L’économie avait progressé à un rythme annuel de 2 ou 3 %. Aujourd’hui, les prévisionnistes privés s’attendent à ce qu’elle se contracte à un rythme d’environ 15 %, bien que personne ne le sache vraiment. Une quarantaine virale est impossible à modéliser, car il faudrait savoir combien de temps dureront les mesures d’urgence nécessaires et dans quelle mesure le gouvernement y répondra avec une certaine précision. Pourtant, les mesures en temps réel montrent une apocalypse de l’économie de consommation.

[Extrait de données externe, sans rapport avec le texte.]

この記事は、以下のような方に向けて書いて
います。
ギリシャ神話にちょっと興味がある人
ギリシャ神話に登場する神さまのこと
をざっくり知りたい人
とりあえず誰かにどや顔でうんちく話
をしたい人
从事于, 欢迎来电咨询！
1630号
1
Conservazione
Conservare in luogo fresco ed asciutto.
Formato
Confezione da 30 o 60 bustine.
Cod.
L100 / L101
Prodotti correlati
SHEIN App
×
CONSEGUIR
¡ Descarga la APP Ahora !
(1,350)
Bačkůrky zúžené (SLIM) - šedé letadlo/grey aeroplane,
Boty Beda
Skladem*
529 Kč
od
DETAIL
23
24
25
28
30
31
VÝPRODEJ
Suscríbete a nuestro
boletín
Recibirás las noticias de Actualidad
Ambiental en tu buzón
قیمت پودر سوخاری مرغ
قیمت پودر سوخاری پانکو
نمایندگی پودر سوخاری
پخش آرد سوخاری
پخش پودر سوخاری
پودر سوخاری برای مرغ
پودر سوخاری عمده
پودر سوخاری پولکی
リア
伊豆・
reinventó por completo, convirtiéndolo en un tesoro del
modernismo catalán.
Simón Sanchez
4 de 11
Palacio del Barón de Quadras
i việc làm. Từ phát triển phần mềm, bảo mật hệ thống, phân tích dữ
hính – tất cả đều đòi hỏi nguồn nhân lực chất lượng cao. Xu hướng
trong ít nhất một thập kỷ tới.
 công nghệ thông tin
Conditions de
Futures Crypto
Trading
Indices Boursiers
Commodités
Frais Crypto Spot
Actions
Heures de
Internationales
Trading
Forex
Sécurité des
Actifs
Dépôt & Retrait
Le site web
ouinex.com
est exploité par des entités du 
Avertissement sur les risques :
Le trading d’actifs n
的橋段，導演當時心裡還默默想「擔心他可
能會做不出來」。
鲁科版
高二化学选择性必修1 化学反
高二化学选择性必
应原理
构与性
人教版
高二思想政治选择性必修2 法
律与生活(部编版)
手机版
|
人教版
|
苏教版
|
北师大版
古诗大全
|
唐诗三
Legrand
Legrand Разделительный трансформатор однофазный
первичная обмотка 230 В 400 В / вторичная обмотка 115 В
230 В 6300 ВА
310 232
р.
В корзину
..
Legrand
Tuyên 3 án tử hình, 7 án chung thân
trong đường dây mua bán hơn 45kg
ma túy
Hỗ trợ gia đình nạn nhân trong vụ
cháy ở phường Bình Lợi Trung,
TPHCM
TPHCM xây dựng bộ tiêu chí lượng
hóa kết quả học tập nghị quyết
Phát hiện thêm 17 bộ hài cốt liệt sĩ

Selon une société de traitement des cartes de crédit, les paiements aux entreprises ont diminué de 30 % à Seattle, de 26 % à Portland et de 12 % à San Francisco. Presque tous les États connaissent des baisses spectaculaires, les hôtels et les restaurants étant particulièrement touchés.
Les marchés ne sont pas normaux non plus. Le marché boursier a perdu 20 % de sa valeur en seulement 21 jours – le marché baissier le plus rapide et le plus brutal jamais enregistré, plus rapide que 1929, plus rapide que 1987, 10 fois plus rapide que 2007.
Le système financier a nécessité pas moins de sept interventions d’urgence de la part de la Réserve fédérale au cours d’une semaine. La banque centrale du pays a ramené les taux d’intérêt à zéro, a commencé à acheter plus d’un demi-billion de dollars d’actifs financiers et a ouvert des facilités spéciales pour injecter des liquidités dans le système financier.
Pourtant, dans l’économie réelle, tout s’est arrêté, figé sur place. Il ne s’agit pas d’une récession. C’est une ère glaciaire.